*DOCUMENT EXTRACT:*
start
Yet, one of the most striking things about the uprising in Egypt
was the lack of pro-Palestine placards. As Egypt-watcher Amr
Hamzawy put it, in Tahrir Square and elsewhere there were no signs
saying "death to Israel, America and global imperialism" or
"together to free Palestine". Instead, this revolt was about
Egyptian people's own freedom and living conditions.
Yet on the pro-Egypt demonstration in London on Saturday, there
was a sea of Palestine placards. "Free Palestine", they said, and
"End the Israeli occupation". The speakers had trouble getting the
audience excited about events in Egypt, having to say on more than
one occasion: "Come on London, you can shout louder than that!"
Yet every mention of the word Palestine induced a kind of
Pavlovian excitability among the attendees. They cheered when the
P-word was uttered, chanting: "Free, free Palestine!"
This reveals something important about the Palestine issue. In
recent years it has moved from the realm of Arab radicalism, where
Egyptians and other peoples frequently demanded the creation of a
Palestinian state, and has instead become almost the exclusive
property of Western middle-class radicals, such as Pilger.
Emptied of its nationalist vigour and militancy, the Palestine
problem, it seems, is now of little immediate interest to
protesting Arabs and is instead the ultimate cause celebre for
Western liberal campaigners who like nothing more than having a
victimised people they can coo over.
end
*ITEMS:*
start
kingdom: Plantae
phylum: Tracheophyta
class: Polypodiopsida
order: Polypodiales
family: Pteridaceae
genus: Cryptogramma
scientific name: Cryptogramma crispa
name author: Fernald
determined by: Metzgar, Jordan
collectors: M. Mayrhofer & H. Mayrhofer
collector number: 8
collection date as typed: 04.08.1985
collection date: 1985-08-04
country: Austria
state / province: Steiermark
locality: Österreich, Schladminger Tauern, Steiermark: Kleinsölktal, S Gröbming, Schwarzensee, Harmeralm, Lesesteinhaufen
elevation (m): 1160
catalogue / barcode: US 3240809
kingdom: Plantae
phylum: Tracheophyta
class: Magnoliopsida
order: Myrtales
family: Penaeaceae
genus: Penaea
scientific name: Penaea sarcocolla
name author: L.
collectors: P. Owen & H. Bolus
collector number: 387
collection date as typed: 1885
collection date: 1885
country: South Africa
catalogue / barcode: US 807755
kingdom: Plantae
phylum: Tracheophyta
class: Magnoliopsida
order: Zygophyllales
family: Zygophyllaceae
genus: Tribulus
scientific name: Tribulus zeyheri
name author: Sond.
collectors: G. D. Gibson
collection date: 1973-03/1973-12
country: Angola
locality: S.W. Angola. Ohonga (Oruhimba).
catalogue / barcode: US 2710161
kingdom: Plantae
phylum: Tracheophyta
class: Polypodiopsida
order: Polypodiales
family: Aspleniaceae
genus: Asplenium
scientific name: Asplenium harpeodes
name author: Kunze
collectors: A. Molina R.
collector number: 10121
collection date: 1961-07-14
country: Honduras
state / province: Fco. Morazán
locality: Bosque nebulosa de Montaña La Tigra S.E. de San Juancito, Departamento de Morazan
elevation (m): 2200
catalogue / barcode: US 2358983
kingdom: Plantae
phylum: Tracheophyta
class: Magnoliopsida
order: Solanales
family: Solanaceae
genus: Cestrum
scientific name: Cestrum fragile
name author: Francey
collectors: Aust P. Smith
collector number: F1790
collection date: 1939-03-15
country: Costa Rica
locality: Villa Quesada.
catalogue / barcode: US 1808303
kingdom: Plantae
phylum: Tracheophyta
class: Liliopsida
end
*DIRECTION A:* Please copy the passage about the Egyptian uprising from "This reveals something" up to and including "can coo over.".
*DIRECTION B:*
Decide whether each statement agrees with the passage about the Egyptian uprising. Answer yes or no for each, quoting the deciding words.
(i) According to Amr Hamzawy, Tahrir Square had signs reading "together to free Palestine".
(ii) The pro-Egypt demonstration in London was held on Saturday.
(iii) The London attendees cheered whenever the word Palestine was spoken.
*DIRECTION C:* Continue the passage about the Egyptian uprising from the point where it stops.

*RESULT A:*
This reveals something important about the Palestine issue. In
recent years it has moved from the realm of Arab radicalism, where
Egyptians and other peoples frequently demanded the creation of a
Palestinian state, and has instead become almost the exclusive
property of Western middle-class radicals, such as Pilger.
Emptied of its nationalist vigour and militancy, the Palestine
problem, it seems, is now of little immediate interest to
protesting Arabs and is instead the ultimate cause celebre for
Western liberal campaigners who like nothing more than having a
victimised people they can coo over.

*RESULT B:*
(i) No: "in Tahrir Square and elsewhere there were no signs"
(ii) Yes: "the pro-Egypt demonstration in London on Saturday"
(iii) Yes: "They cheered when the P-word was uttered"

*RESULT C:*
The power and allure of Palestine in Western radical circles is
extraordinary. Palestine is the only issue they get excited about.
But there is nothing progressive in their pro-Palestine fervour.
It is not driven by future-oriented demands for economic
development in a Palestinian homeland in the West Bank or Gaza.
Instead it is driven by a view of Palestinians as the ultimate
victims, the hapless and pathetic children of the new world order,
who need kindly, wizened Westerners to protect them from Big Bad
Israel.
Today's pro-Palestine leftism is more anthropological than
political. It treats Palestinians less as a people who ought to
have certain democratic rights and more as an intriguing tribe to
be prodded and preserved. Some Western radicals have even adopted
the fashions of their favourite tribe. Step on to any university
campus in the West, or join any left-wing march, and you'll see
concerned-looking youths wearing the Palestinian keffiyeh scarf, a
politically correct version of blacking up.
This is the politics of pity rather than solidarity. Groups of
Western middle-class youth have taken Palestinian pity holidays in
the West Bank and Gaza. They turn up and marvel at the dignity of
this beautiful besieged people, like those wives of old Victorian
colonialists who discovered they rather liked the African tribes
they had been sent to Christianise. "I've never met people like
the Palestinians. They're the strongest people I've ever met",
gushed British peace activist Kate Burton, who hit the headlines
in 2006 after being kidnapped by a Palestinian faction in Gaza.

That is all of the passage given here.